Huit mois que cela dure. Semaine après semaine, jour après jour, les Syriens manifestent contre leur dictateur. Contre le clan qui les opprime depuis 51 ans. A chaque fois qu’ils descendent dans la rue, ils sont battus, arrêtés, tués. Et ils recommencent le lendemain.
Les assassins au pouvoir ont utilisé les chars, l’artillerie, les canons de la marine même contre leur propre peuple. Et les manifestations se poursuivent. Il y a 2.900 morts, déjà. A ce qu’on sait. Beaucoup plus de blessés. Davantage encore de gens emprisonnés, torturés, assassinés.
Et tout cela dans une certaine indifférence des gouvernements. On se hâte lentement de réagir. Les protestations sont molles. En fait, la Turquie est quasi la seule à avoir eu une attitude honorable dans cette affaire.
Si critiquable que soit parfois sa politique par ailleurs, ce pays s’est fermement distancié de son ancienne alliée et n’a cessé de condamner sa politique de répression. Elle a accueilli les opposants syriens. Mais, même la Turquie n’a pas été au delà des gesticulations.
C’est que, bien sûr, la Syrie n’est pas la Lybie.

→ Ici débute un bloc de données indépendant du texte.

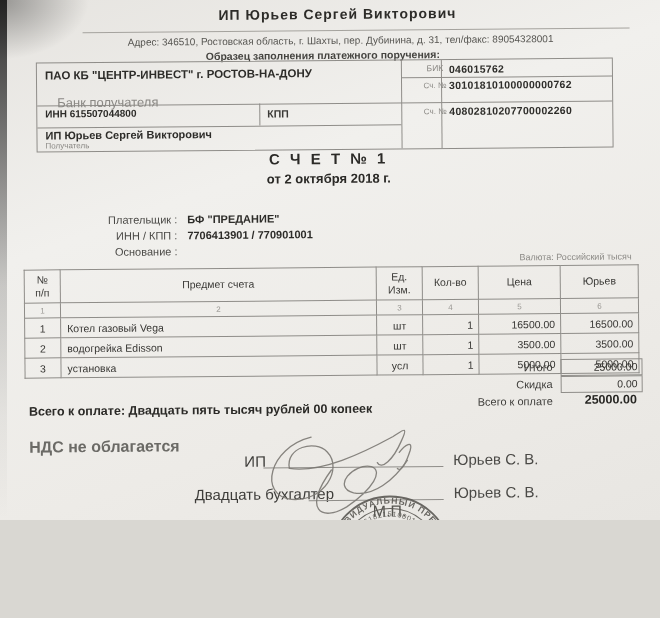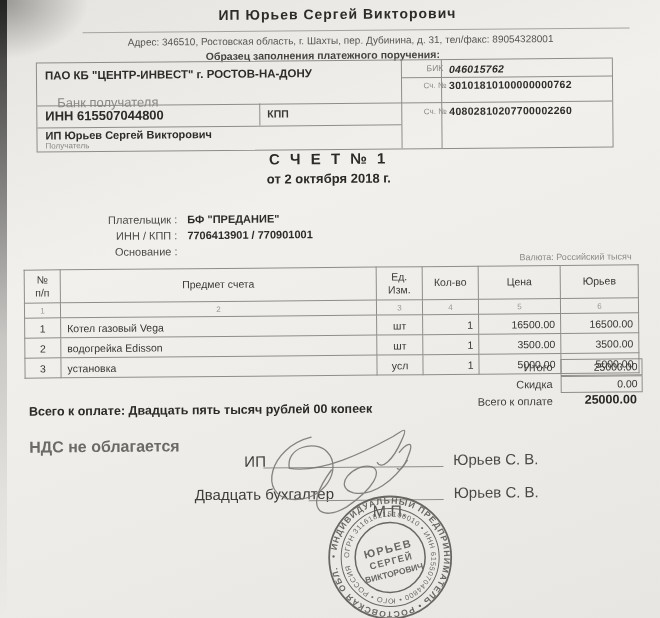"ИП Юрьев Сергей Викторович" .page { height: 618px -> 520px }
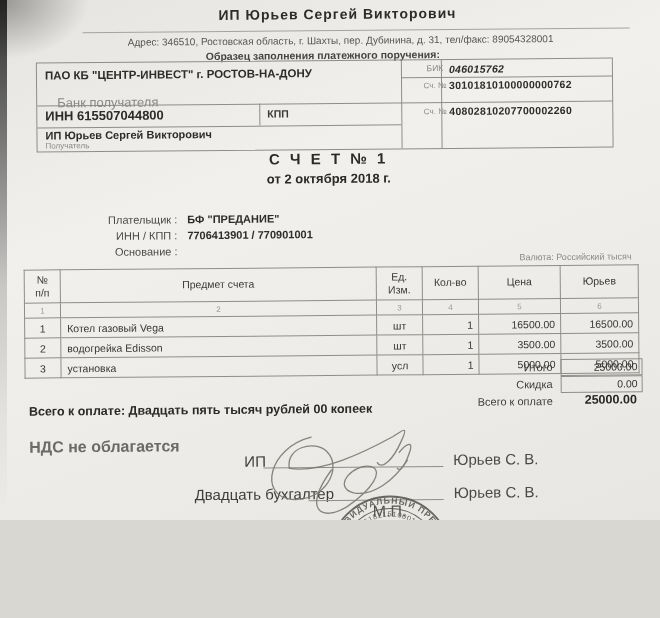"046015762" div.abs { font-style: italic -> none }
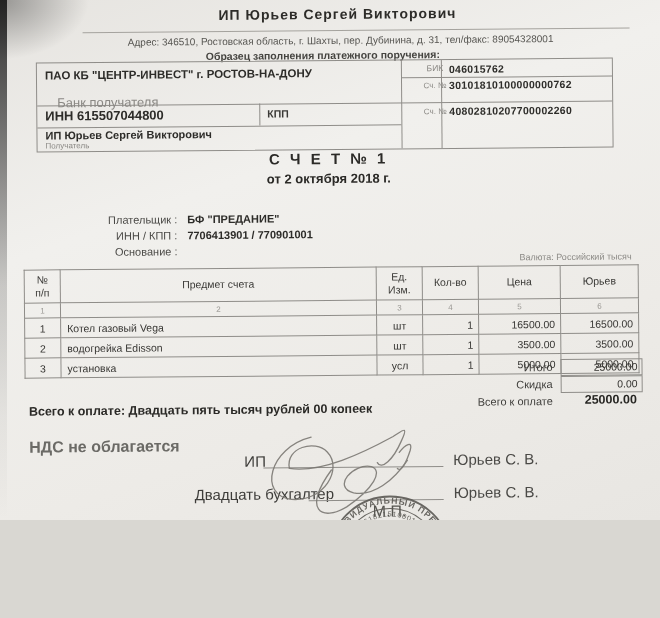"ИНН 615507044800" .inn { font-size: 13px -> 10px }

Elle est incommensurablement plus puissante : elle possède des soutiens, comme la Russie et la Chine, qui la protègent à l’ONU. Et elle peut tabler sur l’appui de cette autre puissance régionale qu’est l’Iran.
D’autre part, les Occidentaux sont échaudés. Ils ont déjà affronté la Syrie au Liban. Et ils sont repartis, la queue entre les pattes, après de lourdes pertes… Vu d’Europe, c’est bien loin pour mener une guerre. Quant aux Etats-Unis, ils n’ont ni l’envie ni les moyens d’attaquer un autre pays arabe…
Oh, les raisons de ne rien faire ne manquent pas ! Ainsi, que le disait à peu près Blaise Pascal : « la raison a des raisons que le cœur ne connait pas ». Et sur ce site aussi, on s’est tu. Non par indifférence ou parce que ce ne serait pas notre « créneau ».
Les droits de l’homme, la lutte contre la tyrannie sont le cœur même de nos combats. Mais, se disait-on, la dernière chose dont ces gens héroïques ont besoin, c’est d’être soutenus par des Juifs, amis d’Israël, qui plus est.
Tous ensemble ! Tous ensemble !
On imagine déjà la lourde machine à propagande du clan Assad bramant contre « les voyous soutenus par les sionistes », ou beuglant au complot juif … Il serait alors futile de rétorquer que cela n’a rien à voir.
Qu’on défend nos frères humains de Syrie au nom de principes universels. Qu’on fait de même pour nos frères d’Afrique, d’Asie, de partout où des hommes se battent pour leurs droits.
On pourrait même préciser qu’en tant que sionistes, on n’a vraiment rien à gagner dans cette affaire. Lorsque les Syriens retrouveront leur liberté, l’histoire comme la géographie leur imposeront la même politique face à Israël
Mais à quoi bon ? Voilà longtemps que le pouvoir syrien est enfermé dans son autisme. Alors pourquoi prendre des gants ? Pourquoi ne pas s’exprimer ? Et ausis, pourquoi ne pas interpeller nos amis qui défendent la liberté dans notre pays ?
Car, on ne vous entend guère non plus, vous tous, universitaires engagés et intellectuels indignés. Et pourtant, il y a une dictature sanglante, là, qui, depuis des mois, massacre sa population parce qu’elle manifeste pacifiquement.
Alors, où êtes-vous ? Où sont les « cartes blanches », les pétitions, les interpellations au Parlement ? Quelque chose vous gêne-t-il ? Pas le fait que ce soient des Arabes qui tuent des Arabes, tout de même ?
Depuis la Tunisie, l’Egypte, le Yémen, etc., ce n’est plus là chose nouvelle. Est-ce parce que cette dictature là est anti-américaine et anti-israélienne ? Un tel raisonnement serait indigne de vous, de nous, des combats passés.
Bougeons donc. Maintenant. Chaque jour qui passe, des hommes meurent pour que vous les remarquiez. Allez, un appel collectif des organisations, des associations, des groupements, des unions, des communautés….
Pour une grande manifestation de solidarité avec le peuple syrien en lutte ! De la gare du Nord à la gare du Midi en passant par le Parlement européen ! Tous ensemble ! Tous ensemble ! On y sera aussi. Mais discrètement. Pour ne pas gêner.